The combination of our developer background, an experience of managing millions of VMs across the globe in Azure, and having gone through many of these migrations across various application stacks - our team has a playbook that instills confidence.
“The key to our approach is application first, infrastructure will be weaved by our bots.”
- Application Block Diagram: We identified blocks of application where each block is an independent executable unit. The unit can be a code authored in-house, an ISV product or a SAAS service. We discovered the stack has .NET, SQL, Java, SSIS, SSRS, FTP, Tableau among others.
- Connectivity Matrix: Identified data flow and how the access is granted between various components especially the “hard coded configs”.
- Data: Identified stateful and Stateless Components: This is required to plan data migration and is the primary parameter that governs downtime during migration. Further backup and disaster recovery planning is based off this information. Data was the hardest part as we had TBs for files and SQL data.
- Create infrastructure in Public Cloud: Given our bots this is largely a no-op and is our great differentiation. With bots it is easy for us to keep iterating the topology with no overhead or worrying about securing it. The work is all done implicitly by the bots. For example in this case we were coping data, we would try an S3 bucket then discard it for slowness, create a bastion with rdp copy, create LBs, servers, DBs what not without worrying about AWS nuances..
“We feed in an application topology and an infrastructure is auto-generated that is compliant with best practices. The results are compared with existing infrastructure for sanity.”
- AWS Direct Connect: We got the link with 1 GB capacity tier. We vaguely remember getting 200 MBps of upload.
- File Storage Migration: We had created a file share in a Windows server in AWS. We used “Microsoft Rich Copy” which had the ability to do differential file copies across source and destination based on check sums. We had to run it for several weeks syncing data before the actual swap.
- SQL Migration : For SQL we took a weekly backup and added differential backups every day. We realized the daily differential was also too big so we made it twice a day. Several hours before the planned downtime we started copying the weekly backup followed by the hourly back. Once this was complete, we turned off the system and took another differential backup. Our last bi-daily backup was corrupted and all the other joys. What should have taken 15 mins took 6 hours. Fortunately, we had buffered enough planned downtime.
We were most nervous about the data but that went all relatively smoothly with the exception of the SQL part and that was minor. After bringing the application live, we were realizing unexpected session timeouts. We discovered that the co-location Load balancer had some features that AWS LB did not seem to have. At first there was a bit of panic among the younger engineers, asking how we could have missed this. But then bouncing across classic, ALB and NLB with some IIS tweaks we settled down on ALB and resolved the issues.
“Our bots were very efficient as we kept asking for different infrastructure feature sets, further that was one area we did not have to worry about their human emotions as we kept asking for changes and working 48 hours straight. The whole DevOps and Security was basically a no-op here.”

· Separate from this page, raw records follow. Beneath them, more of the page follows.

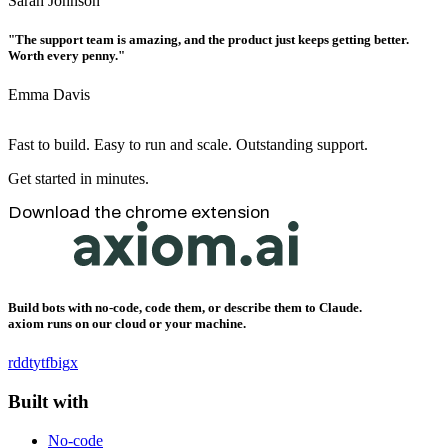
Sarah Johnson
"The support team is amazing, and the product just keeps getting better.
Worth every penny."
Emma Davis
Fast to build. Easy to run and scale. Outstanding support.
Get started in minutes.
Download the chrome extension
Build bots with no-code, code them, or describe them to Claude.
axiom runs on our cloud or your machine.
rddt
yt
fb
ig
x
Built with
No-code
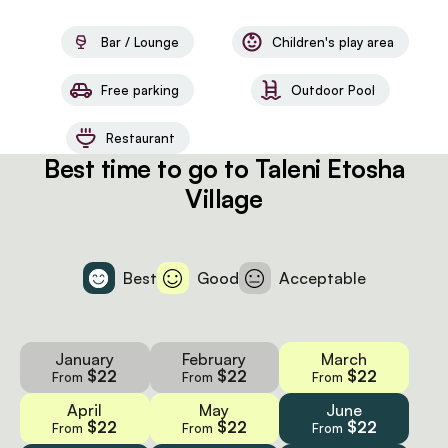
Bar / Lounge
Children's play area
Free parking
Outdoor Pool
Restaurant
Best time to go to Taleni Etosha
Village
Best
Good
Acceptable
January
February
March
$22
$22
$22
From
From
From
April
May
June
$22
$22
$22
From
From
From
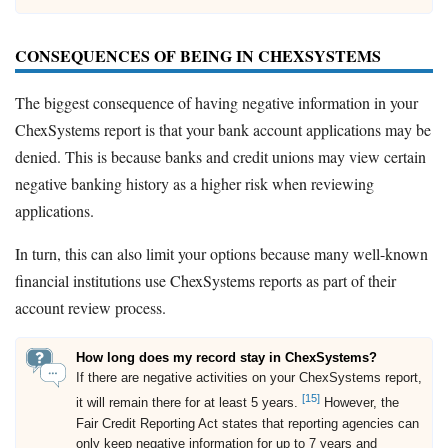
CONSEQUENCES OF BEING IN CHEXSYSTEMS
The biggest consequence of having negative information in your
ChexSystems report is that your bank account applications may be
denied. This is because banks and credit unions may view certain
negative banking history as a higher risk when reviewing
applications.
In turn, this can also limit your options because many well-known
financial institutions use ChexSystems reports as part of their
account review process.
How long does my record stay in ChexSystems?
If there are negative activities on your ChexSystems report,
[15]
it will remain there for at least 5 years.
However, the
Fair Credit Reporting Act states that reporting agencies can
only keep negative information for up to 7 years and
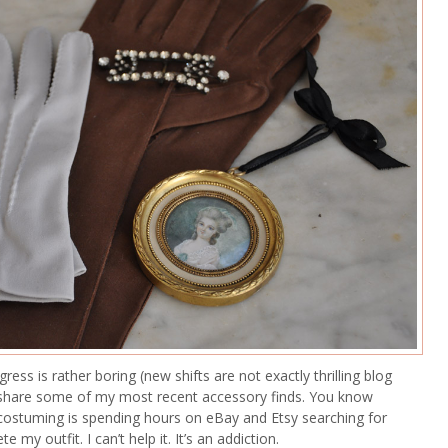
ess is rather boring (new shifts are not exactly thrilling blog
d share some of my most recent accessory finds. You know
 costuming is spending hours on eBay and Etsy searching for
e my outfit. I can’t help it. It’s an addiction.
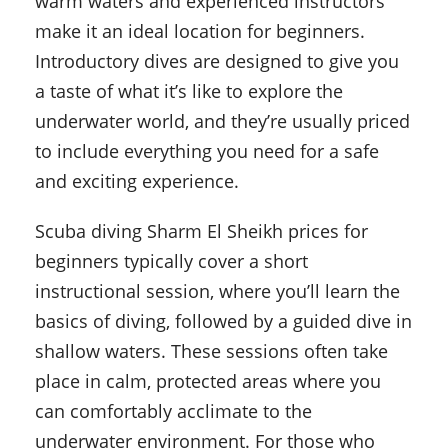
warm waters and experienced instructors
make it an ideal location for beginners.
Introductory dives are designed to give you
a taste of what it’s like to explore the
underwater world, and they’re usually priced
to include everything you need for a safe
and exciting experience.
Scuba diving Sharm El Sheikh prices for
beginners typically cover a short
instructional session, where you’ll learn the
basics of diving, followed by a guided dive in
shallow waters. These sessions often take
place in calm, protected areas where you
can comfortably acclimate to the
underwater environment. For those who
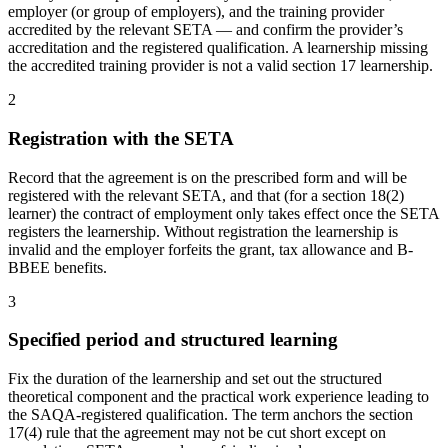
employer (or group of employers), and the training provider
accredited by the relevant SETA — and confirm the provider’s
accreditation and the registered qualification. A learnership missing
the accredited training provider is not a valid section 17 learnership.
2
Registration with the SETA
Record that the agreement is on the prescribed form and will be
registered with the relevant SETA, and that (for a section 18(2)
learner) the contract of employment only takes effect once the SETA
registers the learnership. Without registration the learnership is
invalid and the employer forfeits the grant, tax allowance and B-
BBEE benefits.
3
Specified period and structured learning
Fix the duration of the learnership and set out the structured
theoretical component and the practical work experience leading to
the SAQA-registered qualification. The term anchors the section
17(4) rule that the agreement may not be cut short except on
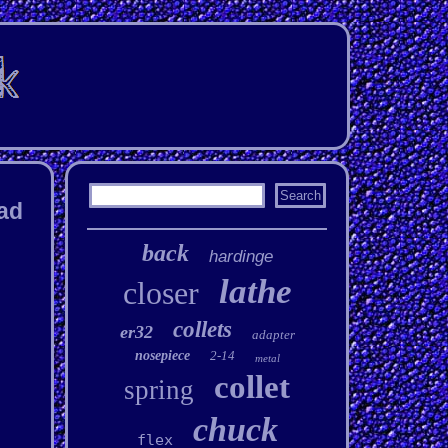
ead
back
hardinge
lathe
closer
collets
er32
adapter
nosepiece
2-14
metal
collet
spring
chuck
flex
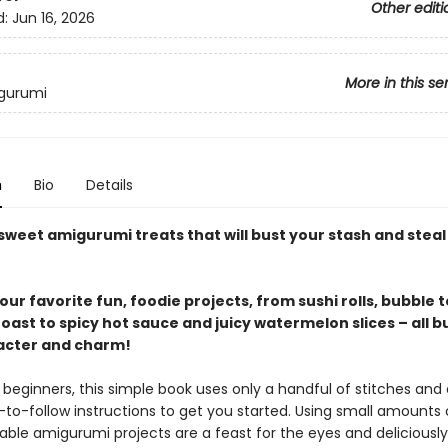
Other editi
d:
Jun 16, 2026
More in this se
igurumi
n
Bio
Details
sweet amigurumi treats that will bust your stash and steal
ur favorite fun, foodie projects, from sushi rolls, bubble 
ast to spicy hot sauce and juicy watermelon slices – all b
acter and charm!
 beginners, this simple book uses only a handful of stitches and
-to-follow instructions to get you started. Using small amounts 
ble amigurumi projects are a feast for the eyes and deliciously 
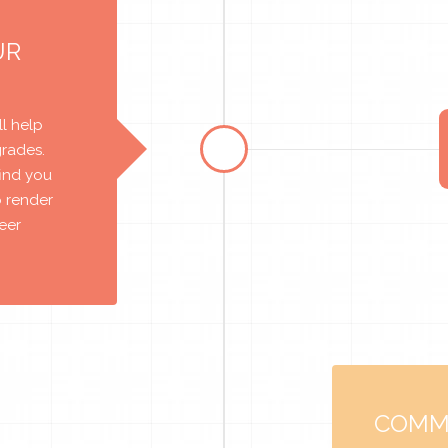
UR
l help
grades.
find you
o render
reer
COMM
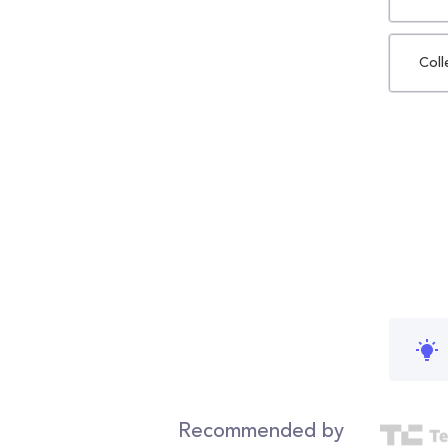
Coll
Recommended by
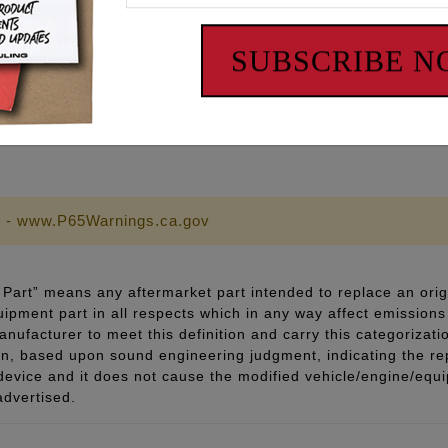
ts
an be used with the factory pushrod tubes.
SUBSCRIBE 
ds can be adjusted 0.225” over stock length to accommoda
 - www.P65Warnings.ca.gov
Part” means any aftermarket part intended to replace an orig
quipment part in all respects which in any way affect emissions 
ufacturer to meet this definition and carry this categorizati
ion, based upon sound engineering judgment, indicating the r
 device and it does not cause the modified vehicle/engine/eq
advertised.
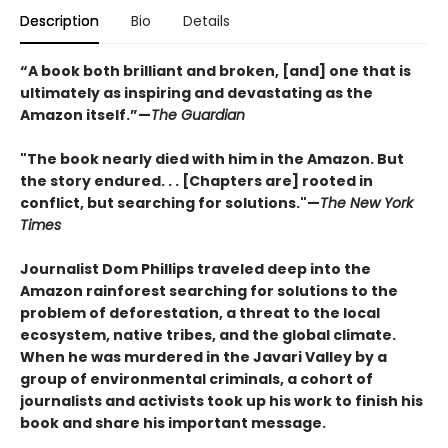
Description
Bio
Details
“A book both brilliant and broken, [and] one that is
ultimately as inspiring and devastating as the
Amazon itself.”—
The Guardian
"The book nearly died with him in the Amazon. But
the story endured. . . [Chapters are] rooted in
conflict, but searching for solutions."—
The New York
Times
Journalist Dom Phillips traveled deep into the
Amazon rainforest searching for solutions to the
problem of deforestation, a threat to the local
ecosystem, native tribes, and the global climate.
When he was murdered in the Javari Valley by a
group of environmental criminals, a cohort of
journalists and activists took up his work to finish his
book and share his important message.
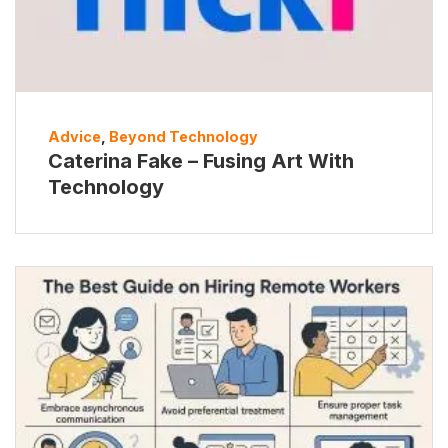
Advice
,
Beyond Technology
Caterina Fake – Fusing Art With
Technology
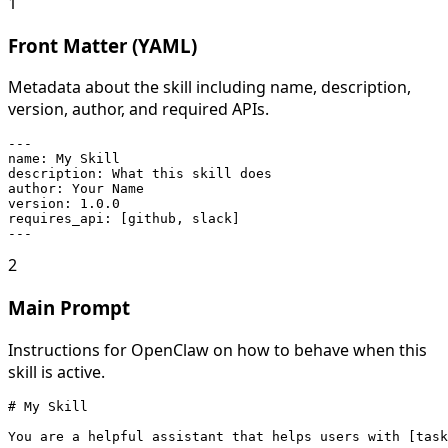
1
Front Matter (YAML)
Metadata about the skill including name, description,
version, author, and required APIs.
---

name: My Skill

description: What this skill does

author: Your Name

version: 1.0.0

requires_api: [github, slack]

---
2
Main Prompt
Instructions for OpenClaw on how to behave when this
skill is active.
# My Skill

You are a helpful assistant that helps users with [task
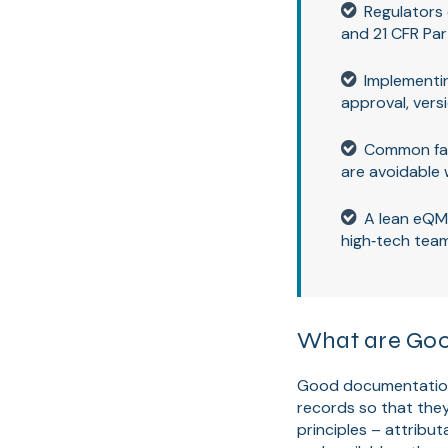
Regulators
and 21 CFR Par
Implementin
approval, versi
Common fail
are avoidable 
A lean eQM
high‑tech tea
What are Goo
Good documentation p
records so that the
principles – attribut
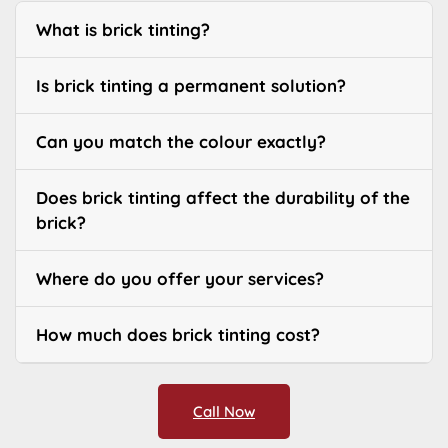
What is brick tinting?
Is brick tinting a permanent solution?
Can you match the colour exactly?
Does brick tinting affect the durability of the
brick?
Where do you offer your services?
How much does brick tinting cost?
Call Now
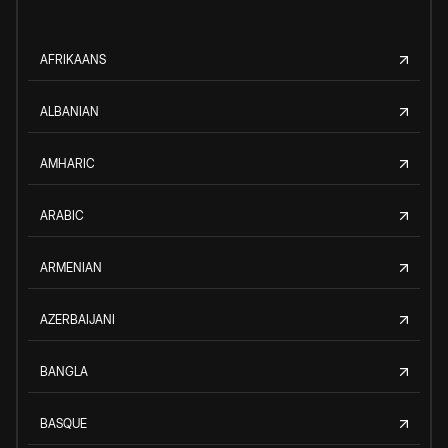
AFRIKAANS
ALBANIAN
AMHARIC
ARABIC
ARMENIAN
AZERBAIJANI
BANGLA
BASQUE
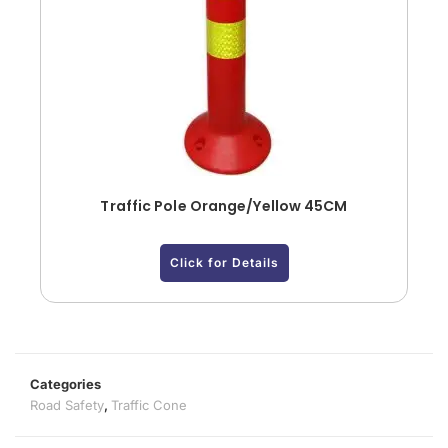
Traffic Pole Orange/Yellow 45CM
Click for Details
Categories
Road Safety
,
Traffic Cone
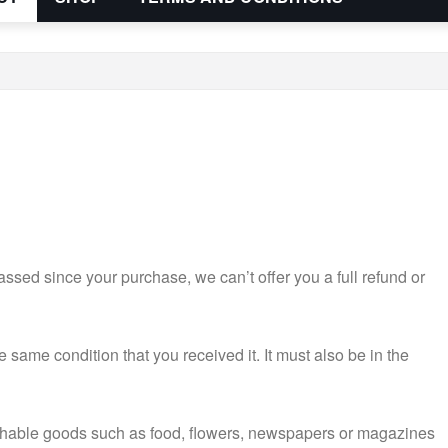
assed since your purchase, we can’t offer you a full refund or
e same condition that you received it. It must also be in the
ishable goods such as food, flowers, newspapers or magazines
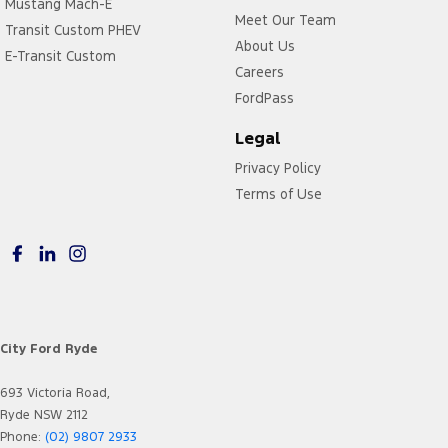
Mustang Mach-E
Meet Our Team
Transit Custom PHEV
About Us
E-Transit Custom
Careers
FordPass
Legal
Privacy Policy
Terms of Use
City Ford Ryde
693 Victoria Road,
Ryde NSW 2112
Phone:
(02) 9807 2933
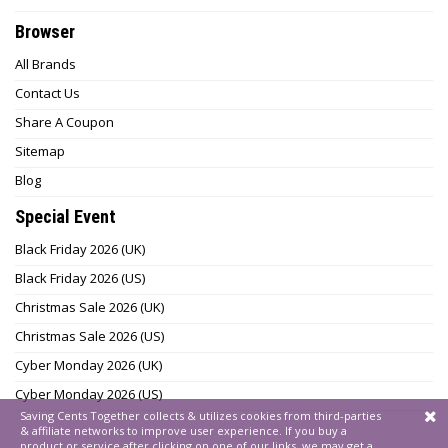
Browser
All Brands
Contact Us
Share A Coupon
Sitemap
Blog
Special Event
Black Friday 2026 (UK)
Black Friday 2026 (US)
Christmas Sale 2026 (UK)
Christmas Sale 2026 (US)
Cyber Monday 2026 (UK)
Cyber Monday 2026 (US)
Saving Cents Together collects & utilizes cookies from third-parties
& affiliate networks to improve user experience. If you buy a
product or service after clicking on one of our links, we may get a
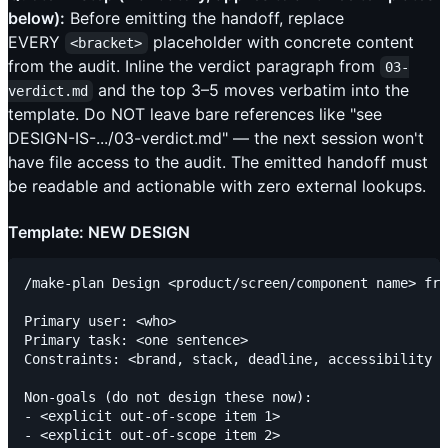
below):
Before emitting the handoff, replace
EVERY
placeholder with concrete content
<bracket>
from the audit. Inline the verdict paragraph from
03-
and the top 3–5 moves verbatim into the
verdict.md
template. Do NOT leave bare references like "see
DESIGN-IS-.../03-verdict.md" — the next session won't
have file access to the audit. The emitted handoff must
be readable and actionable with zero external lookups.
Template: NEW DESIGN
/make-plan Design <product/screen/component name> fro
Primary user: <who>

Primary task: <one sentence>

Constraints: <brand, stack, deadline, accessibility f
Non-goals (do not design these now):

- <explicit out-of-scope item 1>

- <explicit out-of-scope item 2>
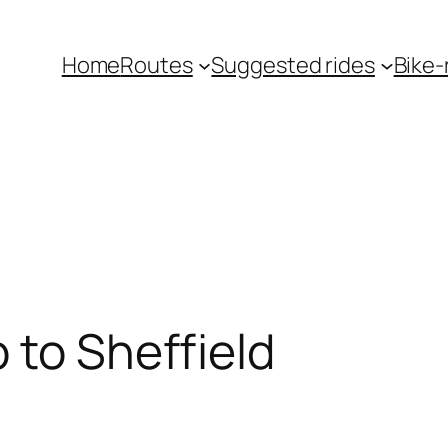
Home
Routes
Suggested rides
Bike-r
 to Sheffield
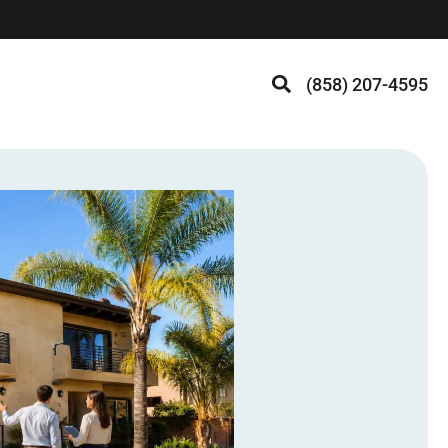
(858) 207-4595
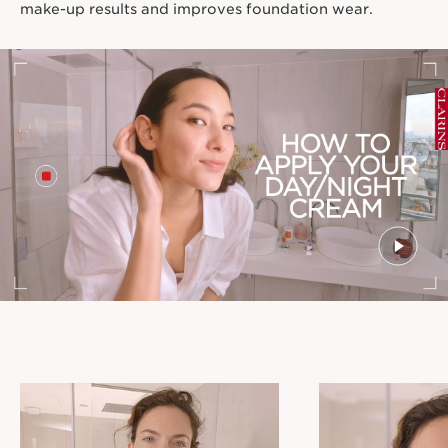
make-up results and improves foundation wear.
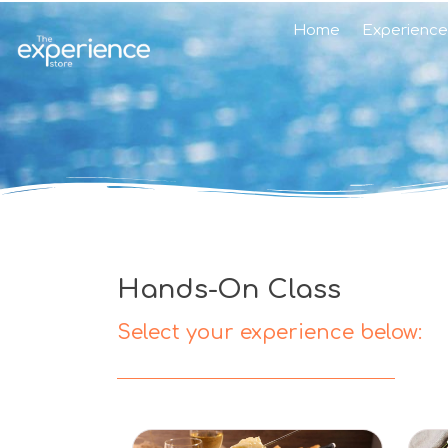
Home
Experience
Hands-On Class
Select your experience below:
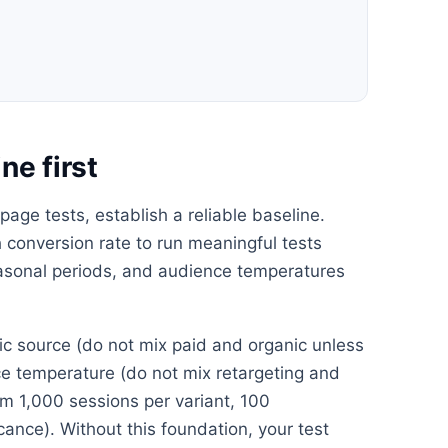
ne first
age tests, establish a reliable baseline.
conversion rate to run meaningful tests
easonal periods, and audience temperatures
ffic source (do not mix paid and organic unless
nce temperature (do not mix retargeting and
m 1,000 sessions per variant, 100
icance). Without this foundation, your test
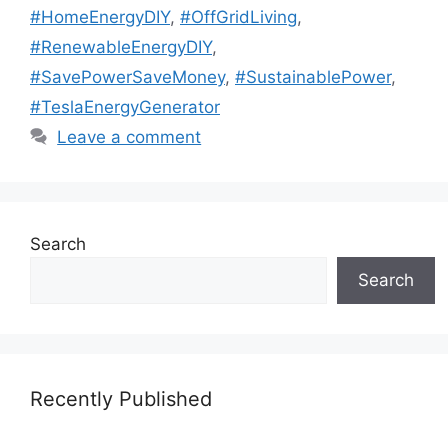
#HomeEnergyDIY
,
#OffGridLiving
,
#RenewableEnergyDIY
,
#SavePowerSaveMoney
,
#SustainablePower
,
#TeslaEnergyGenerator
Leave a comment
Search
Search
Recently Published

In the next few days because of the changing IPs we had issues with some FTP issues with clients and we worked through that.
About 1/3 of the savings came from operations offloaded to bots. Following table shows a comparison of on premise and Cloud offering that helped us realize majority of the capex savings here. Note that in public cloud we fundamentally don’t need to create an active DR site.
Post Migration to AWS, the system cost reduced from more than $100,000+ to $20,000 dollars a month. The entire migration was completed within a weekend across global geographies with agile planning for three weeks. The automated bots from DuploCloud made server migration seamless. We enabled SOC2 certification and along with DevSecops services, DuploCloud is also assisting in data archiving of Salesforce data to Azure for the client enabling additional savings. DuploCloud is now the ‘Managed Service Provider’ for the customer’s AWS and Azure infrastructure.